Parent Engagement: A Familycentric Worldview
On the landscape of schools and in the world of education, generally, you’ve likely come across the term “parent engagement” or some iteration of it, at least. I’m Debbie Pushor, PhD, and I am a professor, researcher, consultant, and teacher educator. My main focus is parent engagement.
To fully explain what parent engagement means to me and my body of work, I would like to first share a brief anecdote.
I am a mother to three adult sons, Cohen, Quinn, and Teague. While I was an educator long before I became a mother, the added lens of parenthood profoundly shapes my work and drives my mission.
Spending over 15 years on the school landscape prior to bringing my oldest son to his first day of Kindergarten, I had formed an understanding of the educational experience from the perspective of a public school teacher, consultant, principal, and central services administrator.
Until that day, Cohen ready for his first day of school, his twin brothers Quinn and Teague in their stroller next to him, opening days had always been joyous, momentous occasions for me. For the first time, positioned as a parent, I felt complete uncertainty about where I fit on the school landscape. The experience was unsettling and awakening. I gained a new perspective, seeing schooling through the eyes of a parent.
Now, 25 years later, I work as a Professor in the Department of Curriculum Studies at the University of Saskatchewan in Canada. My teaching and research have brought into being a “curriculum of parents” which invites everyone to look at school landscapes through both lenses, through that of a parent as well as that of an educator.
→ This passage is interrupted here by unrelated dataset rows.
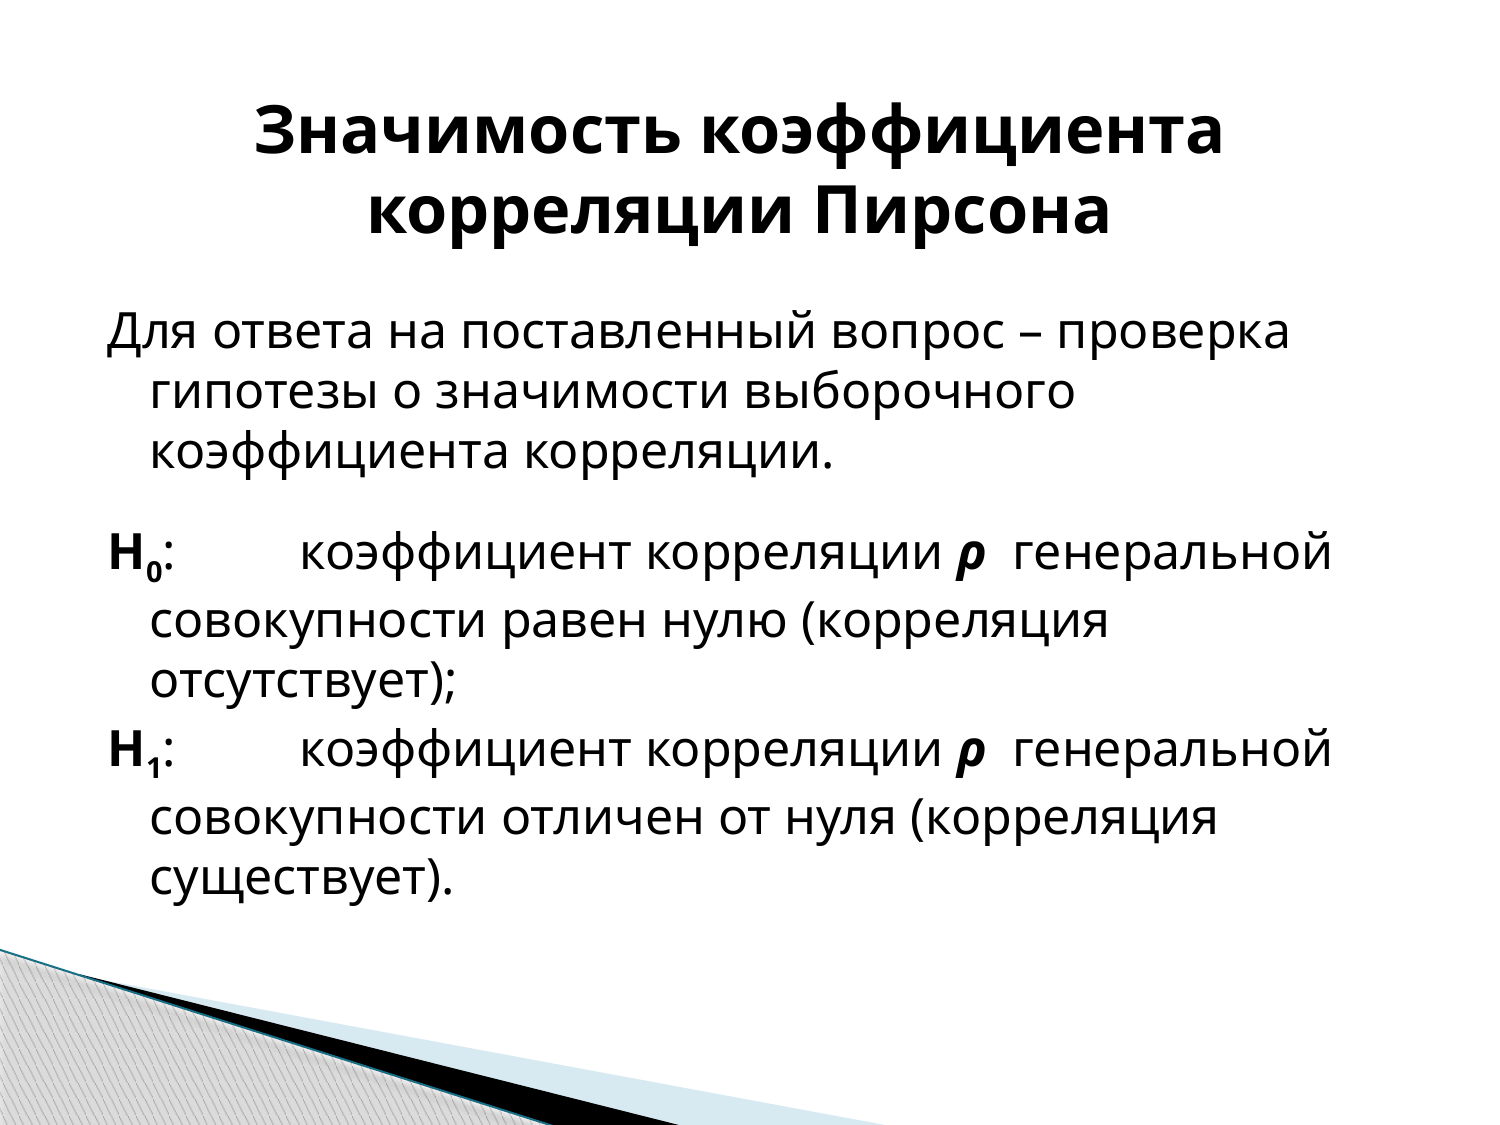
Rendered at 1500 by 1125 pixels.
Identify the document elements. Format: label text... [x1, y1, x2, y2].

title Значимость коэффициента корреляции Пирсона [64, 42, 1415, 291]
list Для ответа на поставленный вопрос – проверка гипотезы о значимости выборочного коэффициента корреляции. H0: коэффициент корреляции ρ генеральной совокупности равен нулю (корреляция отсутствует); H1: коэффициент корреляции ρ генеральной совокупности отличен от нуля (корреляция существует). [75, 290, 1425, 988]
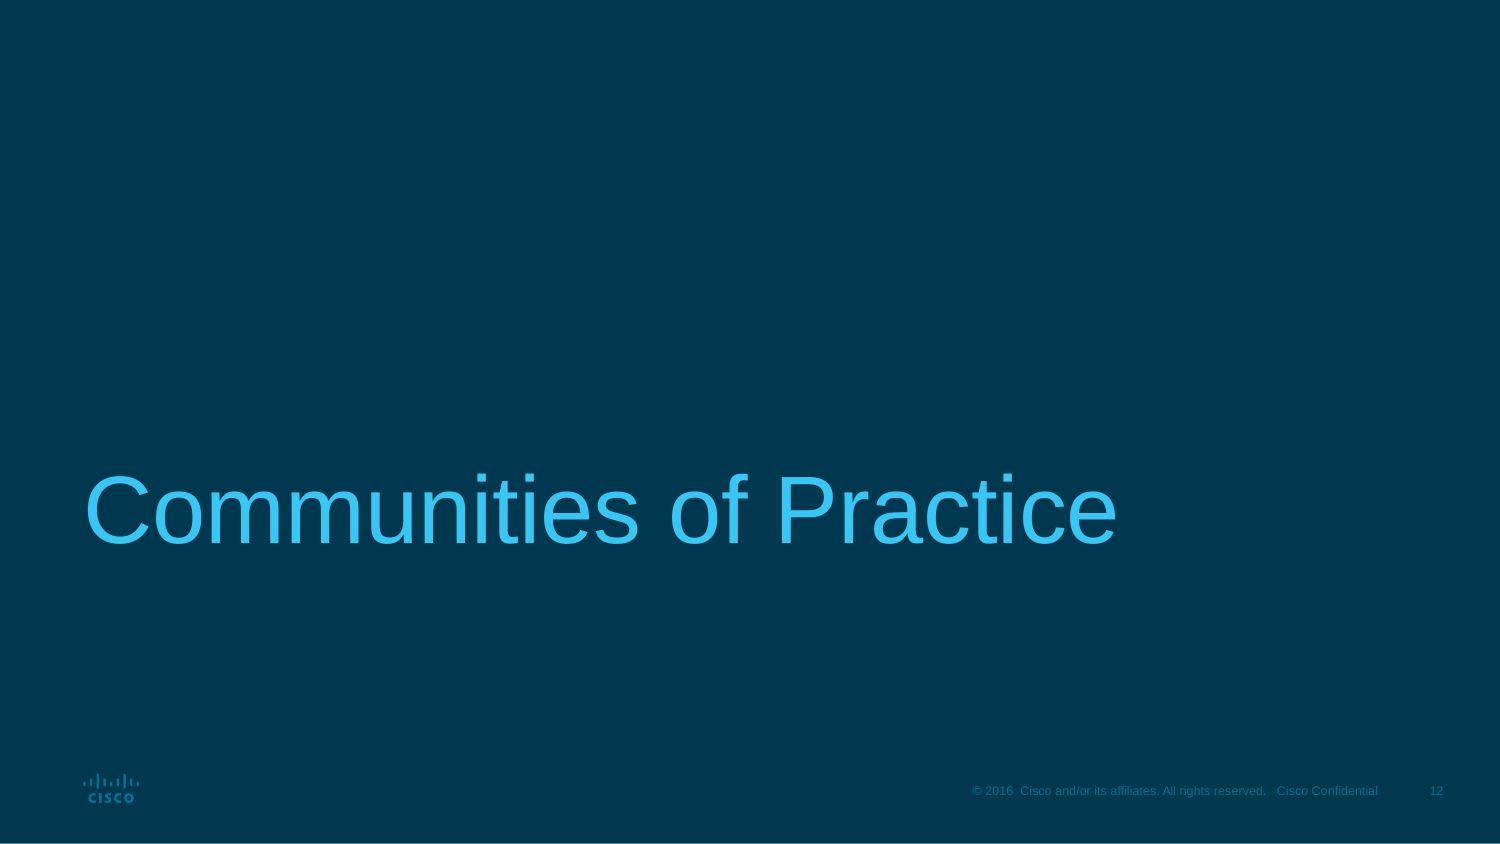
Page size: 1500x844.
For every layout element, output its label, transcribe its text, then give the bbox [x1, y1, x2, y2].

title Communities of Practice [68, 150, 1315, 572]
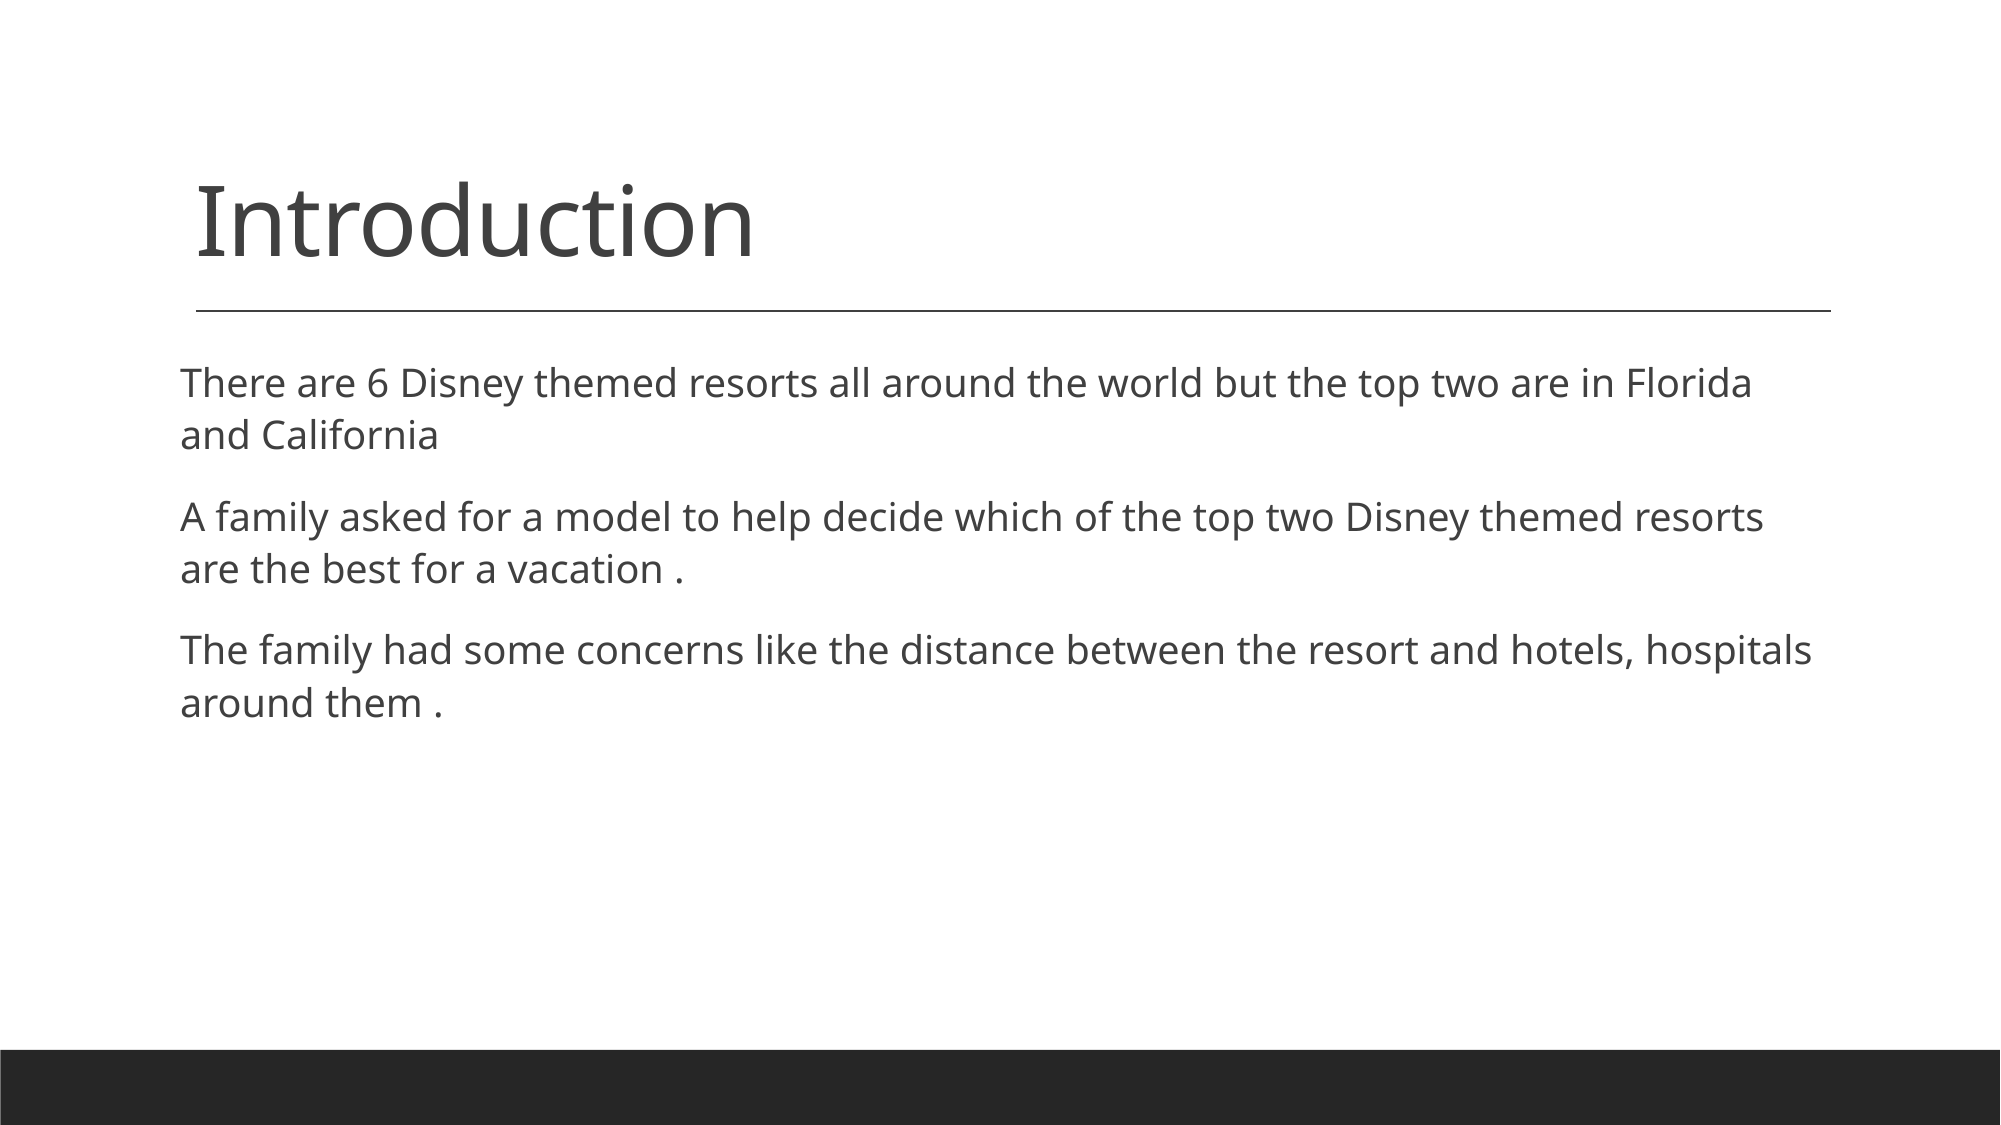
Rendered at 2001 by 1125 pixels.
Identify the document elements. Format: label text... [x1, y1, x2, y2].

list There are 6 Disney themed resorts all around the world but the top two are in Florida and California A family asked for a model to help decide which of the top two Disney themed resorts are the best for a vacation . The family had some concerns like the distance between the resort and hotels, hospitals around them . [180, 345, 1830, 963]
title Introduction [180, 47, 1830, 285]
I refer to my work in the field of parent engagement as a “gentle revolution” from which I aim to make a tangible change to schools - “gentle” because I believe it is important to do this work with love and respect for both educators and parents, a “revolution” because it will take concerted and purposeful effort to interrupt the historical and taken-for-granted ways in which schools currently operate.
It’s no small feat; I’m asking you to live in the world differently, after all. The shift is not only critical, it is long overdue.
Parent engagement has the intent of creating meaningful and authentic place and voice for parents in their children’s teaching, learning, and development. It centers parents in their children’s learning, at home and at school. Historically, parents have been marginalized in relation to their children’s schooling, with the work of schools seen to be the domain of professional educators. Often unprepared for their work with parents, some teachers find parent relationships to be one of the most difficult parts of their job.
Enhancing parent and teacher beliefs and practices of “walking alongside” enables everyone to feel heard, valued, and engaged in a profoundly transformative education process.
Put simply, parent engagement enables parents, teachers, and students to embark in teaching and learning together, drawing upon parent knowledge, things only a parent can know about their child, to provide the best learning experience possible.